Request —
Show each line of the records below that contains the string "Ausgelaufen". Matches must have the same case.

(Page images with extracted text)
##############################

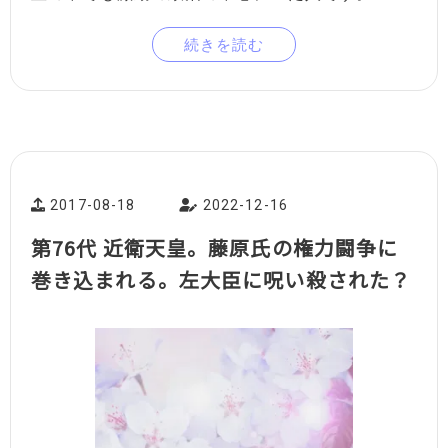
続きを読む
2017-08-18
2022-12-16
第76代 近衛天皇。藤原氏の権力闘争に
巻き込まれる。左大臣に呪い殺された？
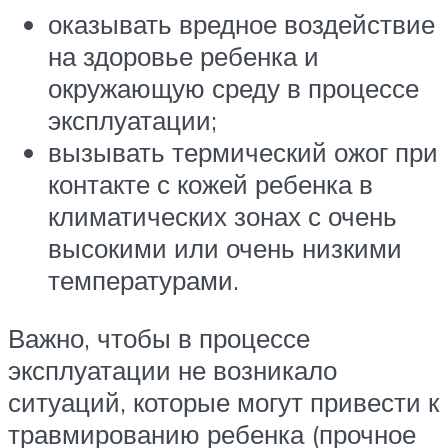
оказывать вредное воздействие
на здоровье ребенка и
окружающую среду в процессе
эксплуатации;
вызывать термический ожог при
контакте с кожей ребенка в
климатических зонах с очень
высокими или очень низкими
температурами.
Важно, чтобы в процессе
эксплуатации не возникало
ситуаций, которые могут привести к
травмированию ребенка (прочное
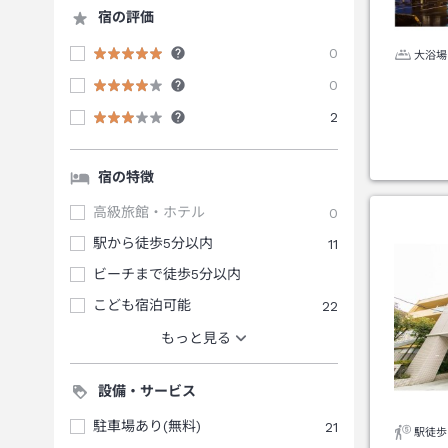
宿の評価
0
大浴場
0
2
宿の特徴
高級旅館・ホテル
0
駅から徒歩5分以内
11
ビーチまで徒歩5分以内
こども宿泊可能
22
もっと見る
設備・サービス
駐車場あり(無料)
21
駅徒歩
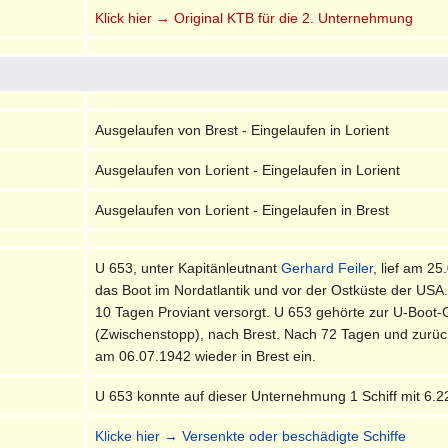
Klick hier → Original KTB für die 2. Unternehmung
Ausgelaufen von Brest - Eingelaufen in Lorient
Ausgelaufen von Lorient - Eingelaufen in Lorient
Ausgelaufen von Lorient - Eingelaufen in Brest
U 653, unter Kapitänleutnant
Gerhard Feiler
, lief am 2
das Boot im Nordatlantik und vor der Ostküste der US
10 Tagen Proviant versorgt. U 653 gehörte zur U-Boot
(Zwischenstopp), nach Brest. Nach 72 Tagen und zurüc
am 06.07.1942 wieder in Brest ein.
U 653 konnte auf dieser Unternehmung 1 Schiff mit 6.
Klicke hier → Versenkte oder beschädigte Schiffe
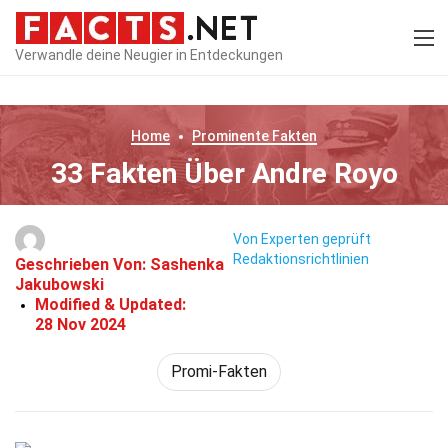
Verwandle deine Neugier in Entdeckungen
Home
Prominente
Fakten
33 Fakten Über Andre Royo
Von Experten geprüft
Redaktionsrichtlinien
Geschrieben Von:
Sashenka
Jakubowski
Modified & Updated:
28 Nov 2024
Promi-Fakten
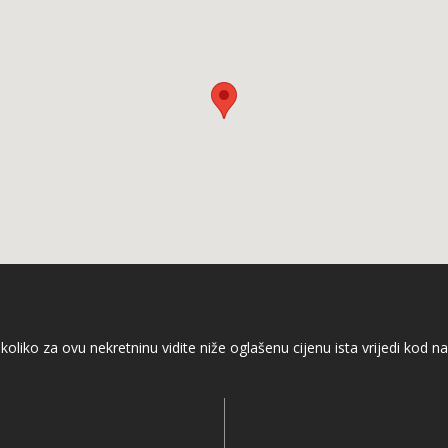
koliko za ovu nekretninu vidite niže oglašenu cijenu ista vrijedi kod na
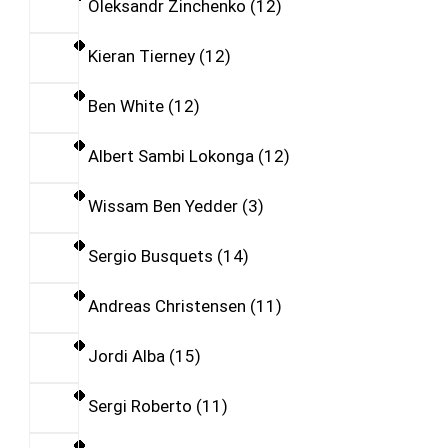
Oleksandr Zinchenko
12
Kieran Tierney
12
Ben White
12
Albert Sambi Lokonga
12
Wissam Ben Yedder
3
Sergio Busquets
14
Andreas Christensen
11
Jordi Alba
15
Sergi Roberto
11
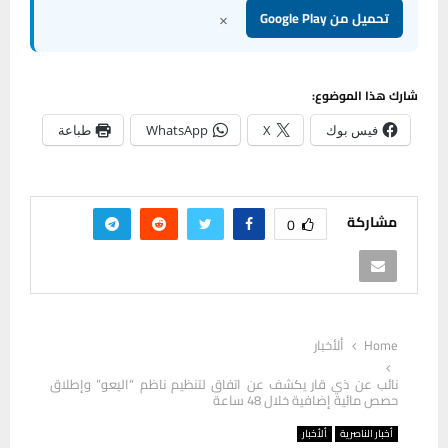
×
تحميل من Google Play
شارك هذا الموضوع:
فيس بوك
X
WhatsApp
طباعة
مشاركة
0
Home
ألأخبار
نائب عن ذي قار يكشف عن اتفاق لتنظيم ناظم “اليعو” وإطلاق
حصص مائية إضافية خلال 48 ساعة
أخبار الناصرية
ألأخبار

##############################

Reply to the task —
Ausgelaufen von Brest - Eingelaufen in Lorient
Ausgelaufen von Lorient - Eingelaufen in Lorient
Ausgelaufen von Lorient - Eingelaufen in Brest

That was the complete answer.